BEGIN DATA

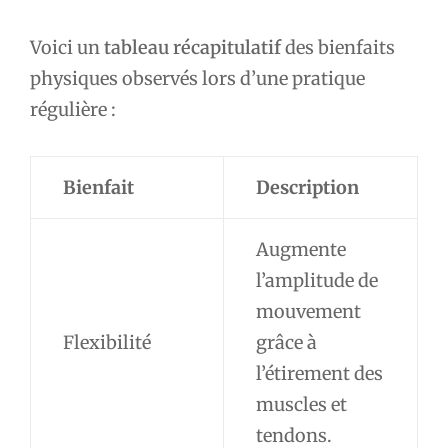
Voici un
tableau récapitulatif
des bienfaits
physiques observés lors d’une pratique
régulière :
Bienfait
Description
Augmente
l’amplitude de
mouvement
Flexibilité
grâce à
l’étirement des
muscles et
tendons.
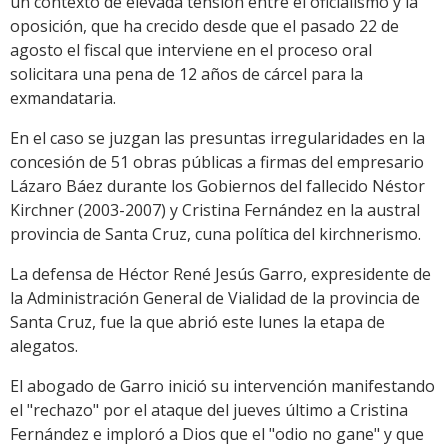
un contexto de elevada tensión entre el oficialismo y la
oposición, que ha crecido desde que el pasado 22 de
agosto el fiscal que interviene en el proceso oral
solicitara una pena de 12 años de cárcel para la
exmandataria.
En el caso se juzgan las presuntas irregularidades en la
concesión de 51 obras públicas a firmas del empresario
Lázaro Báez durante los Gobiernos del fallecido Néstor
Kirchner (2003-2007) y Cristina Fernández en la austral
provincia de Santa Cruz, cuna política del kirchnerismo.
La defensa de Héctor René Jesús Garro, expresidente de
la Administración General de Vialidad de la provincia de
Santa Cruz, fue la que abrió este lunes la etapa de
alegatos.
El abogado de Garro inició su intervención manifestando
el "rechazo" por el ataque del jueves último a Cristina
Fernández e imploró a Dios que el "odio no gane" y que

END DATA

*THE TASK*
Each line above should be returned exactly as written, apart from any pictures.

*REPLY*
Voici un
tableau récapitulatif
des bienfaits
physiques observés lors d’une pratique
régulière :
Bienfait
Description
Augmente
l’amplitude de
mouvement
Flexibilité
grâce à
l’étirement des
muscles et
tendons.
un contexto de elevada tensión entre el oficialismo y la
oposición, que ha crecido desde que el pasado 22 de
agosto el fiscal que interviene en el proceso oral
solicitara una pena de 12 años de cárcel para la
exmandataria.
En el caso se juzgan las presuntas irregularidades en la
concesión de 51 obras públicas a firmas del empresario
Lázaro Báez durante los Gobiernos del fallecido Néstor
Kirchner (2003-2007) y Cristina Fernández en la austral
provincia de Santa Cruz, cuna política del kirchnerismo.
La defensa de Héctor René Jesús Garro, expresidente de
la Administración General de Vialidad de la provincia de
Santa Cruz, fue la que abrió este lunes la etapa de
alegatos.
El abogado de Garro inició su intervención manifestando
el "rechazo" por el ataque del jueves último a Cristina
Fernández e imploró a Dios que el "odio no gane" y que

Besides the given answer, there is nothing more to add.